Monday, October 5, 2009

A Visual Idea of Crowd-Sourcing Portland Records

In reference to my post the other day about my desire to crowd-source transcribing Portland directories, I decided to make a quick diagram of what I'm trying to do. Maybe this will be more compelling, so please take a look (click on the image for a larger view):

Part of this is a re-cap on thoughts and concerns, another part is thinking out loud:
  1. The first step is capturing individual pages of the City Directories. A big problem is that these things are too big to easily copy; the interior parts of the pages are far enough away from the scan bar that they copy black (I tried to imply that with the page illustration). A specific idea is finding existent copies of directories outside of the library collection, purchasing them, then cutting the spines in order to facilitate scanning. This seems extremely expensive (and I hate the idea of cutting spines in general). Another option would be high-resolution photos of the pages, although I don't know enough about photography to gauge the expense or difficulty of this.
  2. Pages have a varying amount of entries on them, and a human eye (at least currently) is required to correctly parse out the different entries. Cutting and pasting each record is an easy option, but I haven't yet looked for any software that will automatically save and number pasted JPGs. I have little concern about facilitating this process, as I'm sure that someone has created software that will allow quick pasting to sequential files.. If I'm wrong on this, this may be a more difficult step.
  3. The actual interface for recording individual records is something that I am currently trying to learn, and it's been very difficult for me. The components that I'm focusing on are: individual users and records, and how to record both. My plan is to figure out how to do this using MySQL and PHP, although I have extremely little experience with both. The goal of this process follows this pattern:

    The user logs in and starts transcribing data. I want a user log in so we can track how many records the specific user is logging. I want to provide reward to top-ranking users. The secondary reason for this is that each record will need to go through at least two users - the data will be compared, and if each matches, it goes into the database. If a record is recorded differently by two people, then it gets sent back to this process. It's a quality control process.
  4. After data is coded twice in the same way, it gets entered into the final database. This database is meant to record accurate historical information that can be later data-mined.

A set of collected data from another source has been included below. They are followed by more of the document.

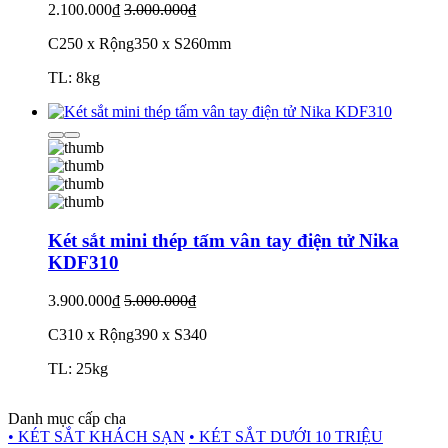
2.100.000₫
3.000.000₫
C250 x Rộng350 x S260mm
TL: 8kg
Két sắt mini thép tấm vân tay điện tử Nika
KDF310
3.900.000₫
5.000.000₫
C310 x Rộng390 x S340
TL: 25kg
Danh mục cấp cha
• KÉT SẮT KHÁCH SẠN
• KÉT SẮT DƯỚI 10 TRIỆU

This is what I want to do. I'm aiming to digitize all of Portland's directories. Do you have advice? Better ways of doing the same thing? Do you have the time and expertise to help? Is anyone interested in this?

2 comments:

LLL said...
This comment has been removed by a blog administrator.
Patricia said...

Unlike the above spam, I'll leave a real comment.

This seems like a very doable project. If I recall from my boring job days, there was some similar thing where old out-of-print books were scanned and normal people transcribed the pages so they could be read/searched etc. People kept stats on how many pages they did, they felt good because they were preserving something that might be lost, etc.

I would however, challenge you to define why this would be an important project as your commenter on the other post pointed out.

As for manpower, if you can capture the under-worked desk job people--believe me there are a lot of them who are bored of having nothing to do at work--you will have this done in no time.

I have a feeling that this would be a great project for a second "New Deal" type work program, but I think we won't see those days again for awhile, if ever.